Cuplikan Halaman:

Gedung Bekas Sekolah Cina: Bukti Eksistensi Masyarakat Keturunan Tionghoa di Kota Palu

Gedung Bekas Sekolah Cina: Bukti Eksistensi Masyarakat Keturunan Tionghoa di Kota Palu



Siang itu cuaca di Kota Palu cukup terik. Libur Tahun Baru Imlek yang jatuh hari ini membuat lalu lintas menjadi agak lengang. Saya memacu sepeda motor menuju kawasan Lorong Bakti yang terletak di Kelurahan Ujuna, Kecamatan Palu Barat. 

Suasana di Lorong Bakti siang itu terlihat sepi. Lorong yang menghubungkan Jalan Sungai Malei dan Jalan Gajah Mada ini sebagian besar dihuni oleh masyarakat keturunan Tionghoa. Tidak ada yang spesial siang itu. aktifitas berjalan seperti biasanya. 


Perjalanan saya terhenti di sebuah lorong kecil di dalam lorong tersebut. Di depan saya ada sebuah bangunan tua bertingkat yang masih kokoh berdiri walau telah kusam dimakan usia. Lantai atas bangunan tua tersebut terbuat dari kayu. 

Saya pun memarkir motor di depan bangunan tersebut dan turun untuk menyapa dan bertanya kepada beberapa orang yang terlihat duduk bercengkerama di depan bangunan tersebut. Dari penuturan mereka, terungkap bahwa bangunan itu dulunya adalah sebuah Sekolah Cina yang kini telah jadi kontrakan. 

Karena tidak mengetahui lebih jauh tentang sejarah sekolah cina tersebut, salah seorang dari mereka pun memanggil seorang lelaki paruh baya yang tinggal di lantai atas bangunan tersebut. Menurut mereka, lelaki tersebut lebih tahu mengenai sejarah sekolah cina tersebut karena ia pernah mengikuti ujian pelulusan di sekolah tersebut.

Tak berapa lama, lelaki paruh baya tersebut pun keluar dari rumahnya dan menuruni tangga. Senyum hangat dan jabat salam mewarnai pertemuan kami. Lelaki paruh baya tersebut bernama Zainal.

Zainal kemudian bercerita tentang sekolah cina tersebut. hal yang masih diingatnya adalah ketika ia mengikuti ujian pelulusan SMP di sekolah tersebut pada tahun 1966. 

“Tahun 1966 saya ikut ujian di sekolah ini. Saya waktu itu dari SMP 1 disuruh ujian di sini” ujar Zainal.

Petunjuk Kerja: Menurut cuplikan halaman di atas, pada tahun berapa Zainal mengikuti ujian kelulusan SMP di gedung bekas sekolah Cina itu?

Data Hasil Ekstraksi:
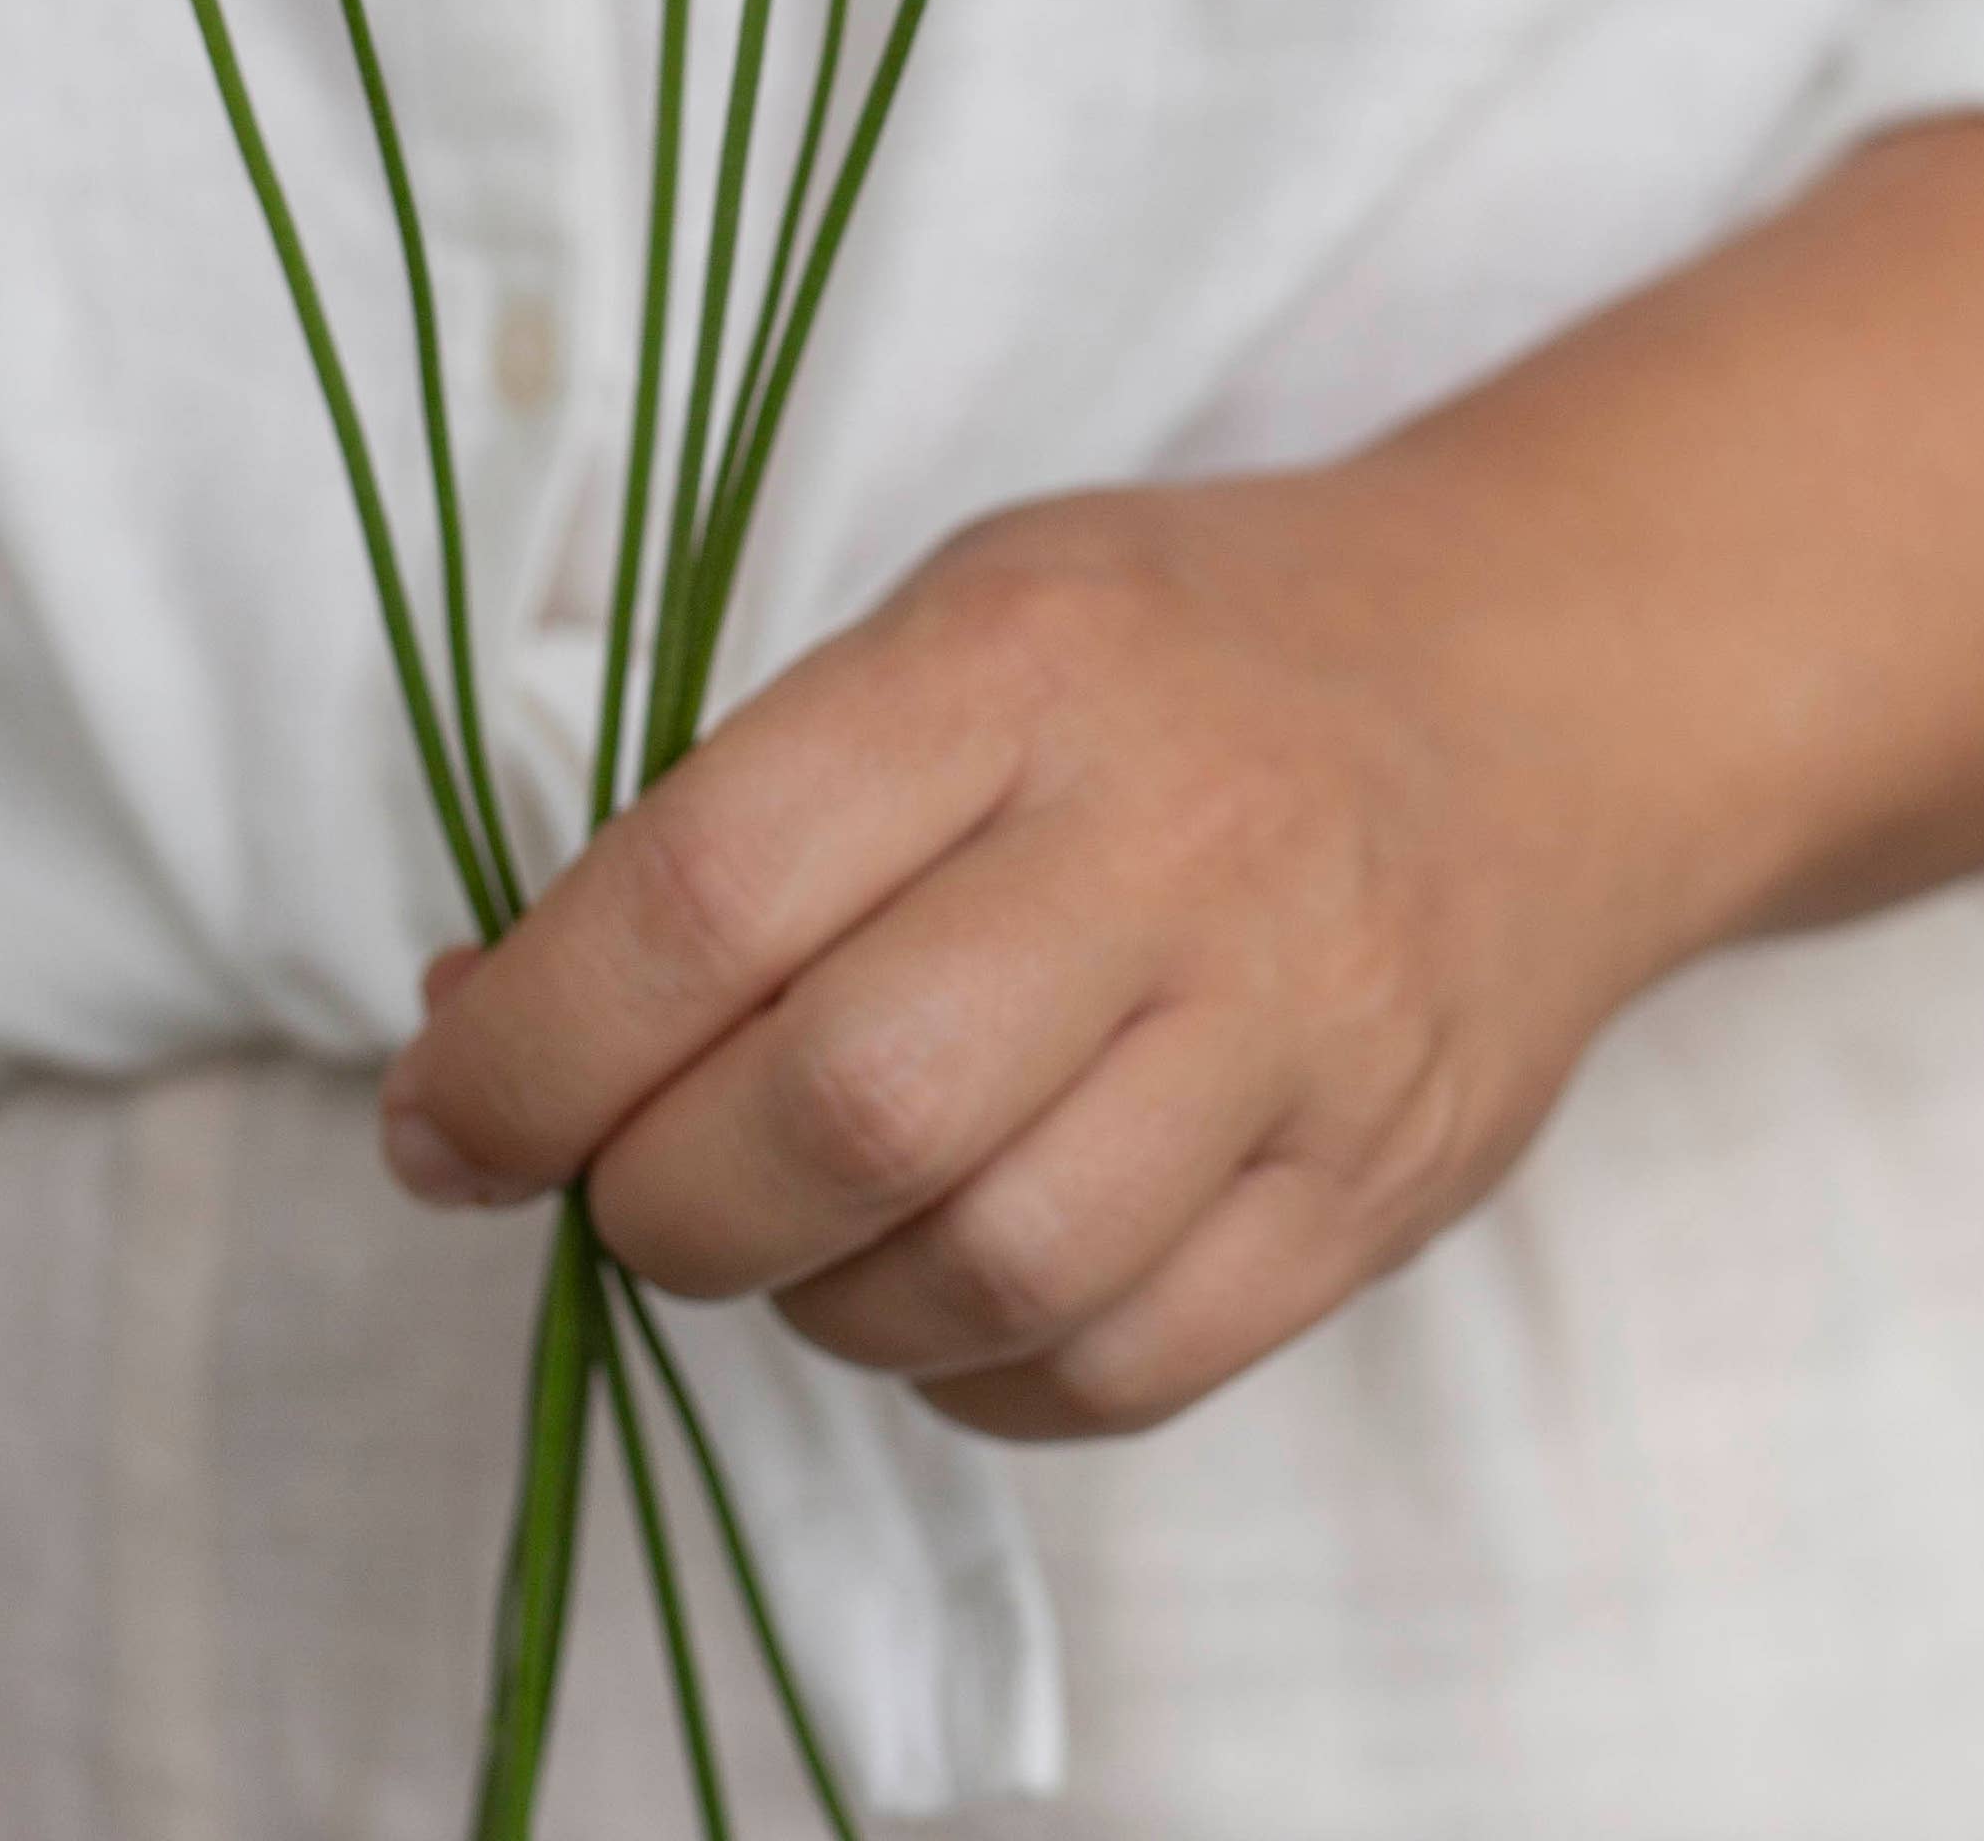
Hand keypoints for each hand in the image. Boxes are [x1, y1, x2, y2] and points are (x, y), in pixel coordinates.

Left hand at [378, 125, 1983, 1441]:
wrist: (1545, 684)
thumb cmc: (1194, 644)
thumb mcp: (966, 614)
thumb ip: (744, 804)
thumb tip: (475, 1024)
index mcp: (1028, 662)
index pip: (711, 892)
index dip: (526, 1045)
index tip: (439, 1115)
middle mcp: (1172, 842)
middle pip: (839, 1111)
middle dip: (655, 1197)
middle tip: (622, 1177)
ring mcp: (1296, 1026)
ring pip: (975, 1271)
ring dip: (807, 1295)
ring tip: (789, 1220)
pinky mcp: (1374, 1184)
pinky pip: (1116, 1369)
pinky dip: (967, 1369)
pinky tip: (933, 1282)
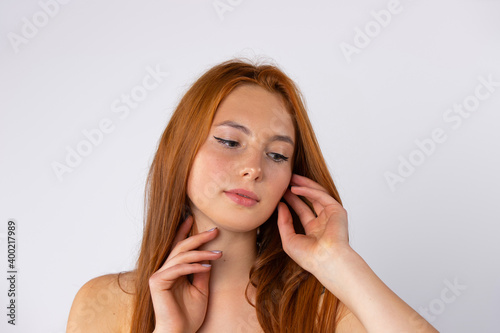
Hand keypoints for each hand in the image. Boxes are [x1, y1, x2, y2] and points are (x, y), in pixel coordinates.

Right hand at [148, 216, 222, 332]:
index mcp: (173, 270)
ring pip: (181, 255)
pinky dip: (194, 266)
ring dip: (202, 253)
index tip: (192, 218)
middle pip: (181, 247)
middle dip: (198, 237)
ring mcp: (159, 275)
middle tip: (215, 231)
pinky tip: (208, 267)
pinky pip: (178, 268)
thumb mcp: (201, 289)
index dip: (184, 231)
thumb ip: (202, 271)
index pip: (178, 246)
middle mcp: (164, 270)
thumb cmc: (189, 314)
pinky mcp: (157, 282)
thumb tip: (209, 256)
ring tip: (218, 253)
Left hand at [277, 174, 349, 274]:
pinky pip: (321, 195)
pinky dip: (308, 190)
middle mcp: (324, 222)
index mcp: (315, 231)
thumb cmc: (309, 256)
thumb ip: (283, 222)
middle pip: (310, 200)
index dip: (292, 200)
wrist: (325, 260)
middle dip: (299, 189)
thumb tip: (280, 205)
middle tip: (287, 180)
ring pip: (317, 194)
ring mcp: (331, 216)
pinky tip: (295, 188)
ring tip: (291, 178)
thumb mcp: (288, 239)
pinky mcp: (337, 210)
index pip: (302, 211)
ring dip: (304, 185)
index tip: (281, 192)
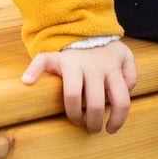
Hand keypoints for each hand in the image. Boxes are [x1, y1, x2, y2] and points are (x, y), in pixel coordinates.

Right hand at [22, 38, 136, 133]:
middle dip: (93, 123)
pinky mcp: (57, 57)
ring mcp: (74, 62)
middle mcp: (94, 67)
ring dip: (73, 114)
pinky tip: (27, 81)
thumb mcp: (125, 57)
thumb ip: (130, 74)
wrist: (85, 29)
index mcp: (111, 69)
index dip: (118, 120)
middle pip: (95, 103)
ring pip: (72, 94)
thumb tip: (127, 89)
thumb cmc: (104, 50)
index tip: (111, 129)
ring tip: (75, 120)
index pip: (121, 100)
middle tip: (91, 128)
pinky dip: (33, 71)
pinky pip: (42, 61)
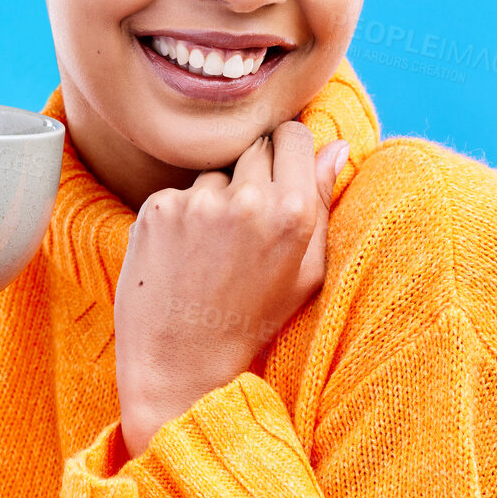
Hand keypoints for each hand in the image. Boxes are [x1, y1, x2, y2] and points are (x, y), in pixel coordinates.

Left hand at [113, 120, 349, 459]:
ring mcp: (198, 202)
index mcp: (293, 212)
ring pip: (214, 175)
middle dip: (254, 176)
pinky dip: (179, 218)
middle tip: (244, 231)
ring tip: (211, 254)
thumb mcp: (306, 271)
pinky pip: (177, 194)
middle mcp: (247, 200)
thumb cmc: (252, 319)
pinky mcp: (158, 208)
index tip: (280, 174)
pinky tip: (181, 258)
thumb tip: (338, 145)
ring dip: (214, 201)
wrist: (180, 362)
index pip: (293, 134)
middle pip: (255, 148)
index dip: (288, 152)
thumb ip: (324, 202)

Jawaban Tertulis: Zainal mengikuti ujian kelulusan SMP di gedung itu pada tahun 1966.